In the days of the emperor Arcadius, long after the rest of the region had been thoroughly Christianized, the city of Gaza remained proudly, defiantly, faithful to the Old Ways, its eight temples daily thronged with worshipers.
At the heart and center of pagan Gaza stood the Marneion, the marble-clad temple of Zeus Marnas, famed for its size and beauty. Though latterly identified with the Greek Zeus, the god of this temple (Aramaic Mâr-nâ, “our Lord”) was none other than the old Canaanite Thunderer, Ba'al Hadad himself, god of that place for more than 3000 years.
So few Christians were there among the Gazans that, when the city's newly-appointed bishop, Porphyrius, arrived to take charge, he could find only a handful in a city of several hundred thousand inhabitants.
In those days, when a new bishop rode into his city for the first time, it was customary to give him a triumphal welcome, the road before him strewn with branches and palm fronds, the air perfumed with incense. On March 21, 395, however, the people of Gaza gave Porphyrius a satirical entry instead. They strewed the road before him with thorns, fouled the air with burning cowpies, and met him with jeers instead of the expected hymns.
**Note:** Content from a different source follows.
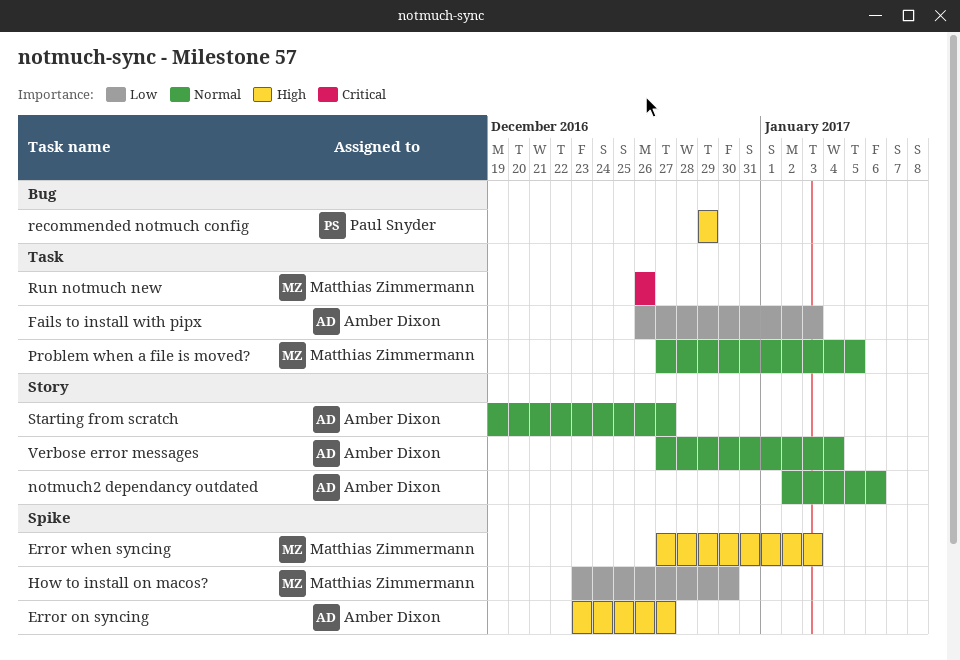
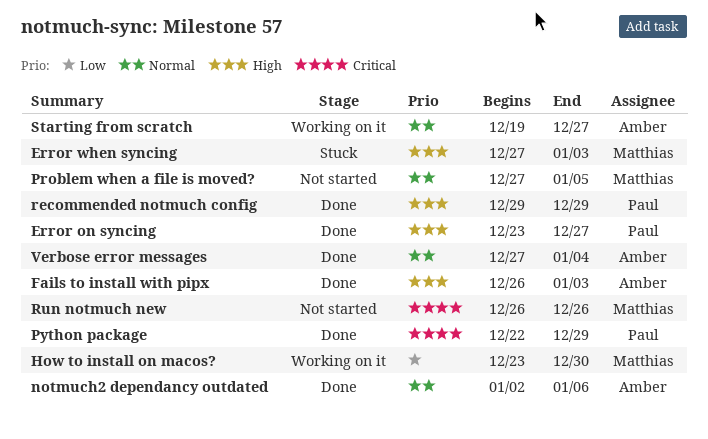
Error on syncing, owner: Amber Dixon -> Paul Snyder
Fails to install with pipx, priority: Low -> High
Python package: none -> present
Porphyrius burned hot with anger, but the emperor would brook no interference with the city or its ways. Gaza was a wealthy city, and paid its taxes faithfully, fattening the imperial treasury with its annual revenues.
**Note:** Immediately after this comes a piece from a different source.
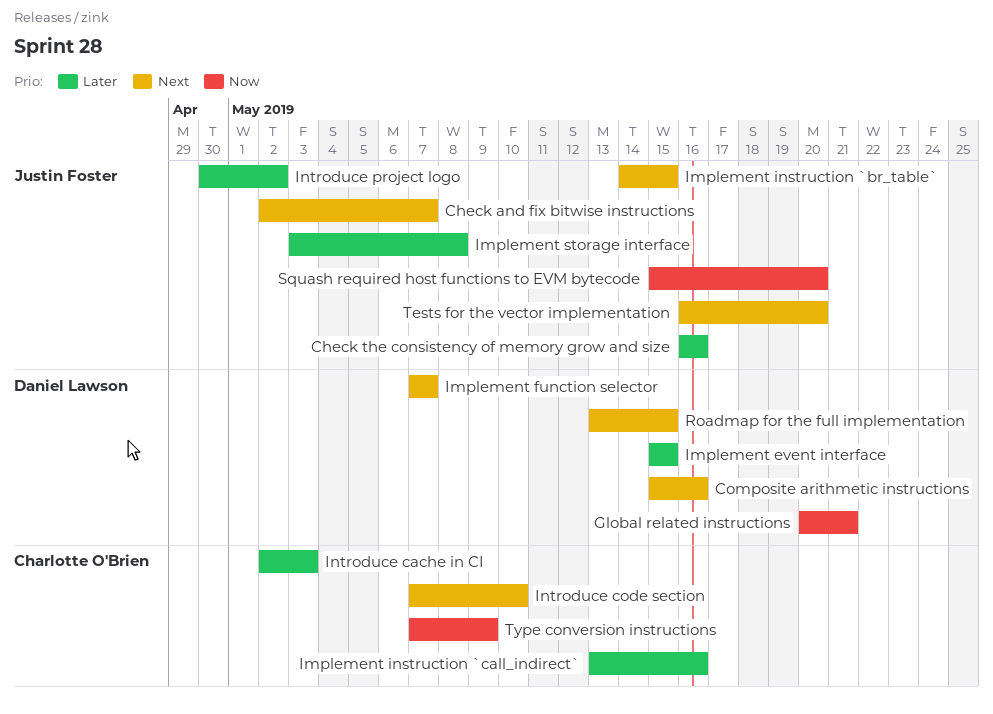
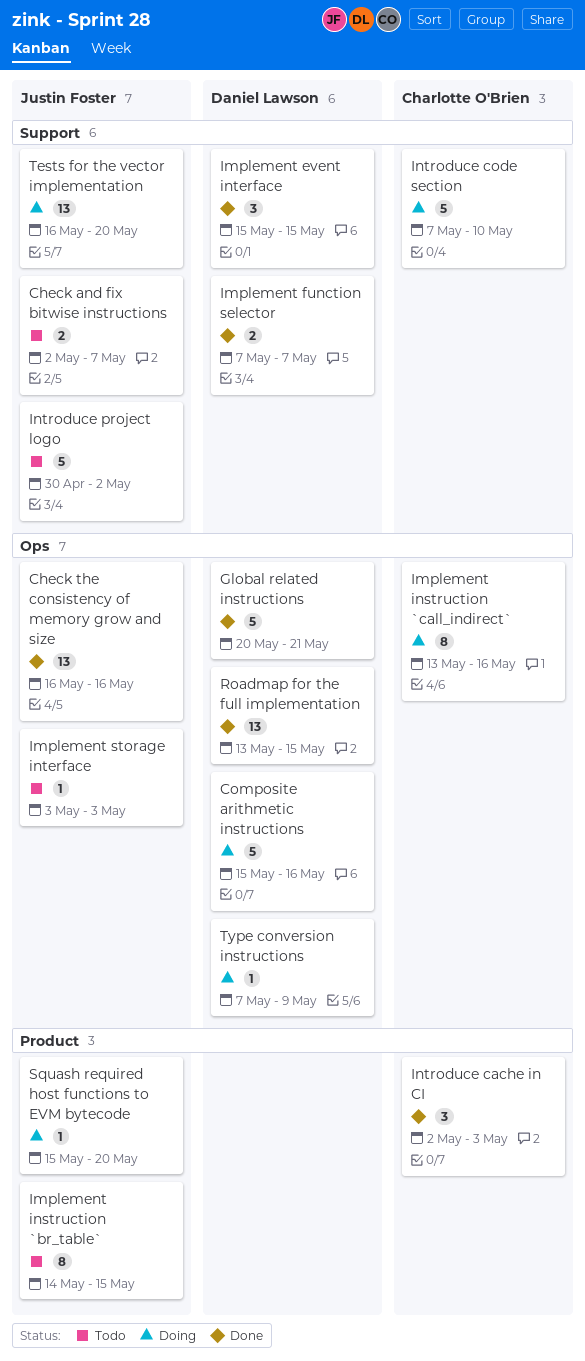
Implement storage interface, due: May 8 -> May 3
Type conversion instructions, owner: Charlotte O'Brien -> Daniel Lawson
Porphyrius soon ingratiated himself with the empress, predicting that she would soon bear a son. When she did so, after the child's baptism, he was finally given the permission he had long sought to destroy the temples of Gaza.
Imperial troops entered the city on May 12 in the year 400. The plunder and rapine continued unabated for twelve days and nights. When they were finished, pagan Gaza was no more.